The simple differences between product risks & project risks
Going into the subject of Test Project Strategy and more specifically around MTPs there are 2 points where we are not always sure what to do and what are our responsibilities as testers and test managers:
Product Risks & Project Risks
The first step is to understand these are 2 different entities:
Product Risks are areas in the AUT where there is a high risk you will find (important or numerous) defects, usually due to changes or other internal factors.
Project Risks are situations that may or may not happen (risks), if they materialize they usually cause delays in the project’s timelines, and the source of these risks may be internal or external.
As testers one of our tasks is to manage Product Risks.
We are paid (at least in part) to be aware of all Product Risks, to make sure the rest of the project team is also aware of them, and to coordinate this information with Project Management to make sure our schedules are taking these risks into account. In addition, we are expected to plan our testing strategy based on these risk, scheduling more tests (and earlier tests) on areas with higher risks in order to find these issues faster.
My preferred method for handling Product Risks starts by listing them as part of my MTP and reviewing them with all the Project Stakeholders. During these reviews I try to get inputs into the relevance of these risks, as well as information about additional risks I may be unaware off. Once the project starts we review and update all product risks as part of the coordination meetings with the rest of the project team.
Examples of Product Risks are:
- Complex features affecting multiple areas of the existing product, like an upgrade/migration of the system.
- New Technologies used in the product; for example a new DB server, a new programming language, a new integration, etc.

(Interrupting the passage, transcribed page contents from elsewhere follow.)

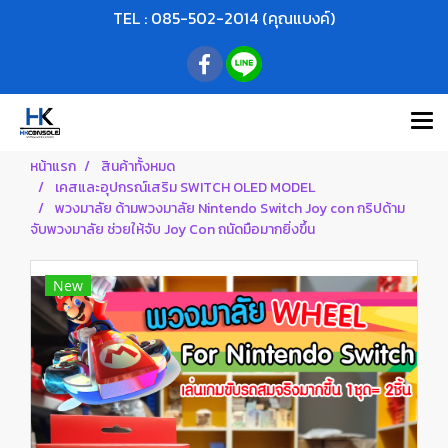
TEL : 085-502-2014 (คุณแบงค์)
หน้าแรก
สินค้าทั้งหมด
เคสและอุปกรณ์เสริม SWITCH OLED MODEL
พวงมาลัย ด้ามพวงมาลัย Nintendo Switch Joy con กริปด้าม
จับพวงมาลัย ช่วยให้จับ Joy Con ถนัดมือมากยิ่งขึ้น
New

- New Developers or Development Teams, who may lack experience and thus pose a higher risk to the existing product.
- Tight Schedules, that make people work in a rush and commit more mistakes.
The responsibles for Project Risks are the Project Managers, who are also in charge of the project’s schedule. The QA, as part of the overall team, is responsible for the Project Risks within our work areas.
Project Risks are usually managed in an Excel Sheet (or Google Docs Spreadsheet) where we list and manage all the risks for the project. For each risk we collect and manage the following information:
- Risk Name & Description
- Risk Index (we use this field in order to sort our list) – calculated by multiplying its probability by its consequence
- Risk owner
- Date of relevance – when does the risk starts been relevant and prevention actions can start taking place
- Prevention Actions – how to avoid this risk
- Contingency Plans – what do we do if the risk materializes
The most usual project risks related to the QA & Testing work are:
- Delays in the delivery of the AUT for testing
- Lack of technical knowledge on specific areas of the product
- Lack of testing environments and/or data that effectively simulate real customer usage
To sum things up...
Risks are a big part of any manager’s work. We are expected to be in the lookout for the things that may happen and prepare accordingly.
Most of the task related to Risk Management are not complex but they require good understanding of the project and product as well as the strict discipline required to keep following and managing these risks throughout the whole lifecycle of the project.